Cutter Consortium
13 December 2005

YOUR ORGANIZATION HAS MANY DANCE PARTNERS

The world is far too complicated for humans to get things perfectly right the first time, but humans have a great capacity to tune in, to perfect through feedback, and then to make an adjustment.

In the physical world: Cutter Fellow Lynne Ellyn is my friend and colleague, but we have never danced together. I am an average dancer, having successfully graduated from parental-demanded evening dance classes when I was 13. I like to dance, but my guess is that Lynne is probably a better dancer. I do know that when we have our first dance, it will be less than perfect. Am I leading too suddenly? Can I pick up her signals? But within minutes we'll be fine and have a grand old whirl. You see, something as simple as a waltz must be tuned into and adjusted.

In the intellectual world: When I was a manager, I had the task of approving my employees' expense reports. After a few months of this, I was great at glancing at a report and knowing when something was "not right." I did not know what was wrong immediately, but I knew to inspect more closely, and I was always correct in my "not right" assumption. Tuning in, I would find the needed adjustment.

I am sure that you have had similar experiences as well.

Recommendation

Just about everything in your organization that you assume is static is dynamic. There is no independence; everything is connected to something. Tweak here, find reaction somewhere else. The system begets the system. By the very fact that you deliver a new system, you will change the world that surrounds it and get behaviors that were unseen before.

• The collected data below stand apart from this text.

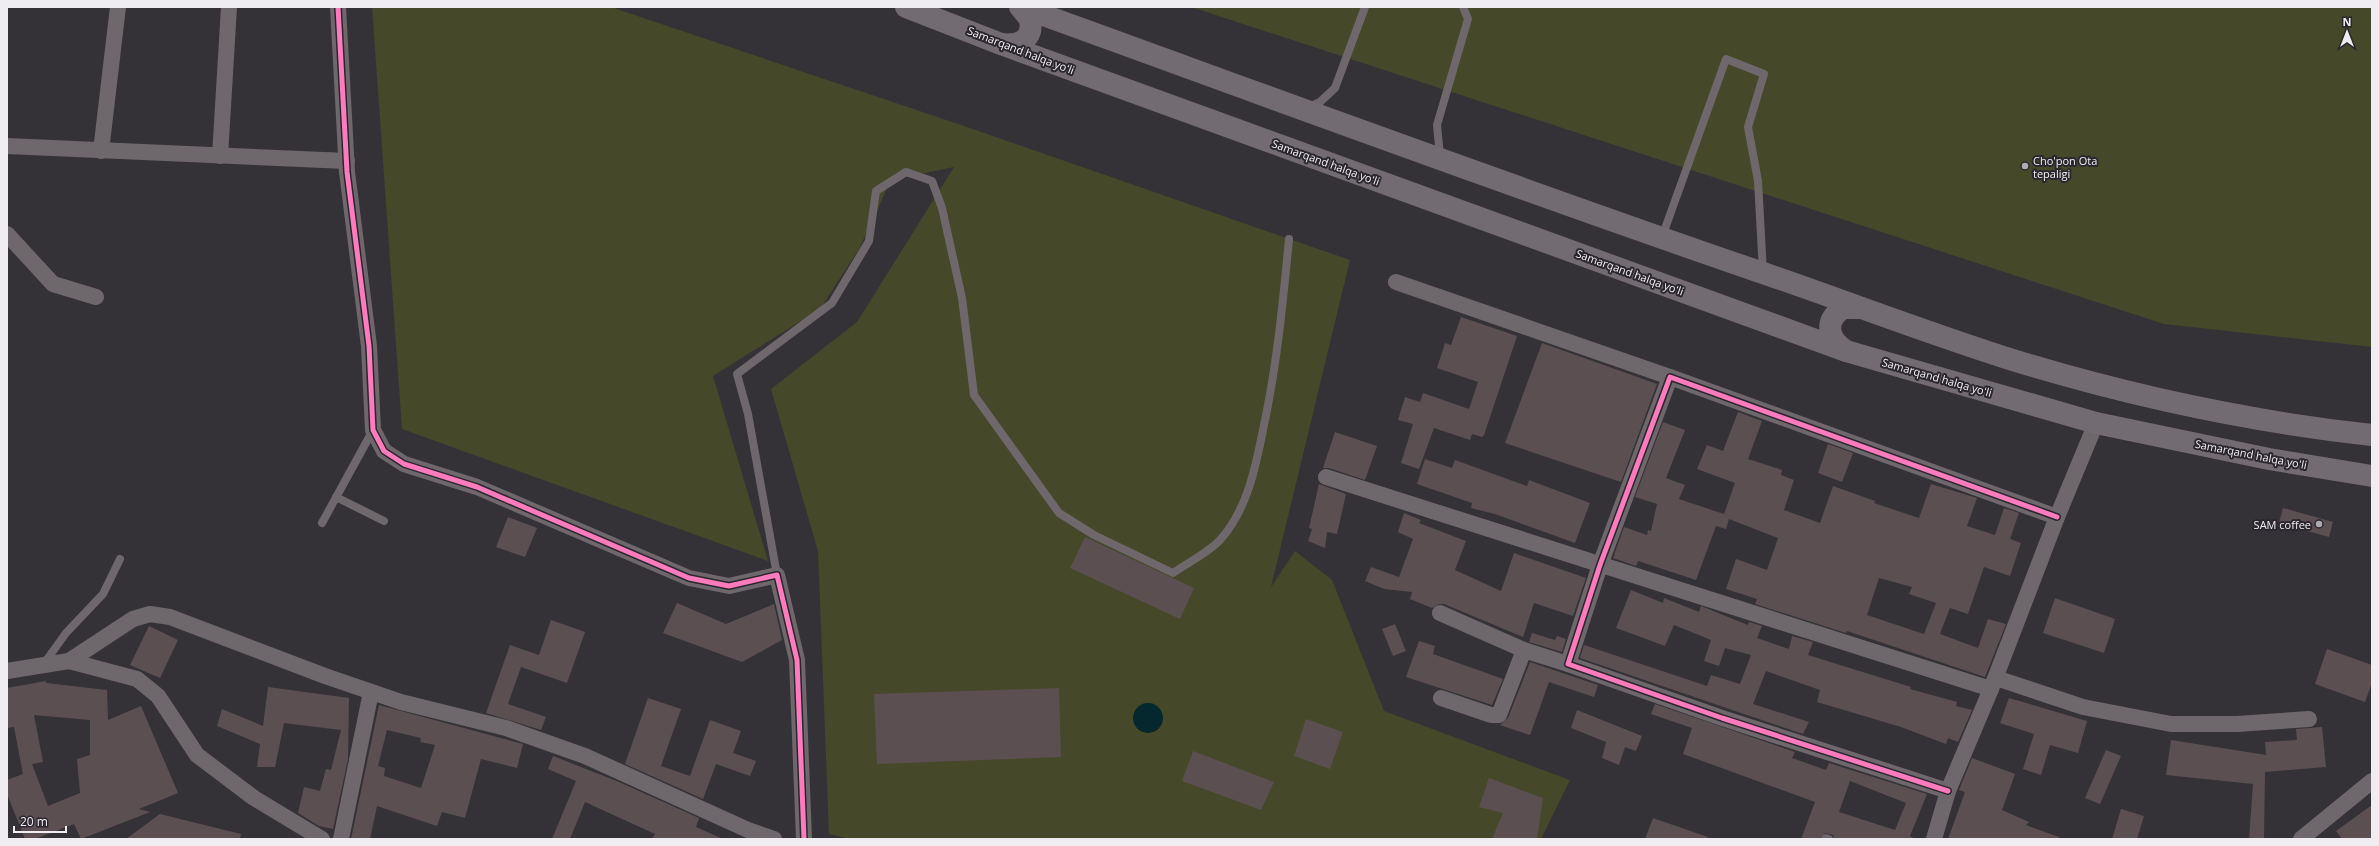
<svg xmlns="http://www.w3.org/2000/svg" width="2379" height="846" font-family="'Open Sans',sans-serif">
<rect width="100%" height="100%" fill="#353237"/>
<g fill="#454829">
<path d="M372 7H611L967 127 1350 260 1271 587 1295 551 1332 580 1384 711 1570 780 1541 839H850L829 834 818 551 771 389 857 322 954 167 891 180 859 249 820 309 713 376 768 561 402 429Z"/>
<path d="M1191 7H2372V347L2164 324Z"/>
</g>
<circle fill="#05272e" cx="1148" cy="718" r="15"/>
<g fill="#5b4f51" fill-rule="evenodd">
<path d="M1461 317 1517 336 1484 435 1482 437 1472 434 1470 440 1434 428 1419 469 1401 463 1413 424 1398 420 1405 397 1420 402 1423 393 1469 409 1478 382 1437 368 1445 343 1451 345Z"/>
<path d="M1542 343 1657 384 1621 482 1505 443Z"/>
<path d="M1738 412 1762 421 1748 459 1782 470 1781 475 1794 480 1784 510 1820 523 1833 486 1875 501 1874 503 1919 518 1931 484 1977 498 1967 526 1995 535 2004 508 2019 513 2010 539 2021 543 2010 576 1984 567 1968 614 1950 608 1940 634 1978 648 1988 619 2006 624 1985 677 1847 631 1846 633 1755 604 1757 599 1726 589 1736 559 1767 570 1778 538 1729 519 1726 529 1716 526 1696 580 1638 561 1636 566 1613 558 1624 527 1647 535 1648 530 1651 531 1657 504 1635 497 1663 422 1685 430 1666 478 1685 485 1679 499 1724 514 1735 483 1697 469 1707 445 1723 451ZM1879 578 1912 587 1909 594 1936 603 1924 634 1867 615Z"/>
<path d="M1335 432 1377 446 1365 480 1329 468H1323Z"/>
<path d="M1828 444 1853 453 1842 482 1818 473Z"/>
<path d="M1425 459 1452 468 1455 460 1527 486 1529 480 1590 503 1575 543 1495 514 1471 508 1472 503 1417 484Z"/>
<path d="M1319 484 1346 494 1337 534 1327 532 1325 548 1308 541 1312 529 1309 528Z"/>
<path d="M2283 508 2333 522 2329 537 2279 523Z"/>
<path d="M1404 513 1421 520 1419 523 1466 541 1455 570 1501 591 1514 553 1586 578 1573 616 1534 603 1523 637 1444 604H1439L1432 608 1410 599 1412 592 1384 589 1365 581 1371 567 1399 577 1413 539 1398 532Z"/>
<path d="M508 517 537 528 525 557 496 547Z"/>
<path d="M1085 537 1194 588 1180 619 1070 568Z"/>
<path d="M1631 590 1663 603 1664 598 1699 612 1701 606 1748 625 1749 622 1762 626 1757 638 1789 649 1792 636 1813 642 1808 655 1911 687 1910 689 1957 702 1956 706 1972 710 1958 742 1948 738 1946 744 1901 727 1817 702 1820 690 1766 671 1753 704 1809 722 1803 734 1580 658 1584 645 1707 686 1711 675 1740 684 1751 655 1725 648 1719 666 1704 661 1711 640 1674 625 1665 646 1616 628Z"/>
<path d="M2055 598 2115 619 2104 653 2043 633Z"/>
<path d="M677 603 726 624 774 604 782 640 742 662 663 633Z"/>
<path d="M551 620 585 632 567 683 521 667 508 704 546 717 541 730 486 713 510 645 539 655Z"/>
<path d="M1395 624 1406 651 1393 656 1382 629Z"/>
<path d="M149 626 178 640 160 678 130 665Z"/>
<path d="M1532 633 1555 640 1557 636 1566 639 1562 652 1529 642Z"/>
<path d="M1419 641 1435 646 1433 654 1503 679 1492 705 1406 677Z"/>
<path d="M2327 649 2372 665V683L2365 702 2315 684Z"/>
<path d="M1530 662 1598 685 1594 697 1549 682 1530 735 1500 725 1508 718Z"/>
<path d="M46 681V683L107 690 108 720 141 706 178 793 139 809 150 812 81 839 74 824 35 839H25L7 794V780L23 774 14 727 7 728V688ZM34 715 90 720V755L77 759 80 793 48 806 32 764 43 762Z"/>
<path d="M268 687 349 698 348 759 333 829 319 826 298 813 304 787 320 791 326 769 331 770 341 730 284 723 275 767H257L260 744 217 726 222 709 263 726Z"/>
<path d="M1059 688 1061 757 877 764 874 694Z"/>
<path d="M648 698 681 709 661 766 690 776 710 720 741 731 733 753 756 761 750 776 716 764 703 799 625 764Z"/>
<path d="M2009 698 2087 721 2078 753 2050 745 2041 775 2023 769 2034 734 2000 723Z"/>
<path d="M1655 704 1795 752 1792 758 1826 770 1829 763 1927 794 1910 836 1915 839H1834L1833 835 1825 833 1821 839H1801L1815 802 1683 754 1692 728 1651 714ZM1850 781 1906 803 1895 830 1839 812Z"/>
<path d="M379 705 523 744 517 768 481 759 465 818 442 812 437 826 377 806 370 839H351ZM387 730 421 738 420 742 435 745 421 788 384 776 385 768 378 766Z"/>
<path d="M1577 710 1642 736 1636 751 1625 747 1619 765 1602 758 1606 742 1571 728Z"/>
<path d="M1306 719 1343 732 1330 769 1294 756Z"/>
<path d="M2322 727 2326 767 2265 772 2264 839H2249L2253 784 2166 775 2171 740 2266 755 2265 742 2297 740 2296 729Z"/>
<path d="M2106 750 2121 756 2100 804 2085 798Z"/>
<path d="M1193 751 1274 782 1261 810 1182 781Z"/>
<path d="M553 756 619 782 699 818 696 827 723 839H652L655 834 585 802 570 839H552L576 781 548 769Z"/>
<path d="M1972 758 2015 774 2002 810 2029 822 2026 825 2059 837V839H1948L1965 792 1959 790Z"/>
<path d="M1489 778 1543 798 1537 839H1492L1503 813 1479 807Z"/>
<path d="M2372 805V839H2342L2336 831Z"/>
<path d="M2121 809 2144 816 2137 839H2112Z"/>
<path d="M160 814 241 834 240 839H126Z"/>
<path d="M1653 818 1708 837 1707 839H1645Z"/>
</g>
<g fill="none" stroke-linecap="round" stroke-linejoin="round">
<g stroke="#6e686d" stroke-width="8">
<path d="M1309 107 1320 102 1335 88 1365 7"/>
<path d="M1440 156 1437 125 1468 19 1463 7"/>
<path d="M1662 237 1726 59 1764 74 1748 127 1758 181 1763 272"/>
<path d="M336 497 384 521"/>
<path d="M322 523 373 430"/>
<path d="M777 575 748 414 737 374 832 303 869 241 876 191 906 172 932 181 942 208 962 298 974 395 1059 513 1094 535 1173 573C1187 563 1208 553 1220 540 1248 509 1256 465 1264 425 1277 364 1283 302 1289 239"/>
<path d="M43 665 66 633 103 594 120 559"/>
<path d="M1826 838 1829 839"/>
</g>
<g stroke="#6e686d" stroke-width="16">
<path d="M338 7 347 172 369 346 373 430 384 451 404 464 477 487 689 578 729 586 777 575 797 660 804 839"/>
<path d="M7 146 347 161"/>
<path d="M101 151 118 7"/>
<path d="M220 156 229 7"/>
<path d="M7 234 53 284 96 297"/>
<path d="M1396 282 1670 377"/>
<path d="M1326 477 1991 689"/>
<path d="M1440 613 1524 650"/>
<path d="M69 661 137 679 158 696 197 755 254 798 322 839"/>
<path d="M7 671 69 661 133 619 150 614 170 617 325 676 401 702 506 728 585 756 748 830 774 839"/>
<path d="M1996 678 2083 707 2171 724H2237L2309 719"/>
<path d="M1441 698 1491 715H1499L1524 650 1568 664"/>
<path d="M1948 791 1722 718 1568 664 1600 565 1670 377 2057 517"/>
<path d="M341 839 371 692"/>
<path d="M1934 839 1948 791 1991 689 2057 517 2096 423"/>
<path d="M2301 839 2372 781"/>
</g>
<g stroke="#726b71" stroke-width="22">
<path d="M906 7 1001 44 1846 351 2096 423 2269 459 2372 476"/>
<path d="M1021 7C1267 96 1512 187 1760 272 1845 301 1930 334 2016 361 2131 396 2253 422 2372 435"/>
<path d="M1001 44C1019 46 1034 40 1030 19L1020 7"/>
<path d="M1846 351C1827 339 1824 321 1843 308H1861"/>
</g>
<g stroke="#2b272e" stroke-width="8">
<g id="cycleway">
<path d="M338 7 347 172 369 346 373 430 384 451 404 464 477 487 689 578 729 586 777 575 797 660 804 839"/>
<path d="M1948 791 1722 718 1568 664 1600 565 1670 377 2057 517"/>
</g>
</g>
<use href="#cycleway" stroke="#fd7abc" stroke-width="5"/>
</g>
<g fill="#afacb1" stroke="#2b272e" stroke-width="1.5">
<circle cx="2025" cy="166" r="4"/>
<circle cx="2319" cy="524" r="4"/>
</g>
<g text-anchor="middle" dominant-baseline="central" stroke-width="4" stroke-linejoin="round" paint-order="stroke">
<g font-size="11" fill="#f0edf2" stroke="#2b272e">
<text transform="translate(1021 50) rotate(21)">Samarqand halqa yoʻli</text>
<text transform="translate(1326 162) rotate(20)">Samarqand halqa yoʻli</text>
<text transform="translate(1630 272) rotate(20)">Samarqand halqa yoʻli</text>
<text transform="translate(1937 377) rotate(16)">Samarqand halqa yoʻli</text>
<text transform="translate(2251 454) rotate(11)">Samarqand halqa yoʻli</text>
</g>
<g font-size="11" fill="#f0edf2" stroke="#2b272e" text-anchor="start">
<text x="2033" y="160">Cho'pon Ota<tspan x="2033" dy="13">tepaligi</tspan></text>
<text x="2311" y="524" text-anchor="end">SAM coffee</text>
</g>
</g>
<rect width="2379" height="846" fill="none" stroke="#f0edf2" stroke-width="16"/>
<g transform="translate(2347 32)" stroke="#2b272e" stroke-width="3" paint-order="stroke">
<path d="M0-3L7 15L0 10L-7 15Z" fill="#f0edf2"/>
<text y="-6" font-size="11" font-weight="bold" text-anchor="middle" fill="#f0edf2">N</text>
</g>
<path d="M14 826v6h52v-6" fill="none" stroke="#f0edf2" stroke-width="2"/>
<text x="20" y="826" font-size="12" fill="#f0edf2" stroke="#2b272e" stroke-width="3" paint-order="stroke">20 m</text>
</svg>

Look for things that your organization considers static, and see if you can tap into those things to get feedback. My recommendation for the first place to look are your contracts and agreements. By contracts and agreements, I mean any business agreement. Apart from actual contracts, you should include under this banner: service-level agreements, employment terms, requirements documents, and budgets.

Most organizations think of contracts and agreements as static and therefore confront problems on a regular (and predictable) basis. When a contract is signed, people say, "The deal is done" or "We closed the deal." No, the deal has just begun. The deal has just been opened. Will both parties behave as each assumes they will? Will the terms of the deal keep both parties from behaving in a surprising manner? Remember, you are probably dancing with a new partner.

Years ago, a fellow arbitrator said something to me about contracts that went into my permanent memory. He said that every good contract that calls for an ongoing relationship stays in negotiation as long as the relationship is in place. A contract can never actually be final.

Build review on a regular basis into your contracts and agreements. Ask whether this contract is working acceptably for both parties. If you are not getting or giving feedback, you are waiting for a deal breaker to force the interaction. That is too late; you will experience being the recipient of an unpleasant systems dynamic.

If you have not read much about systems dynamics, I wholeheartedly recommend Gerald Weinberg's An Introduction to General Systems Thinking: Silver Anniversary Edition.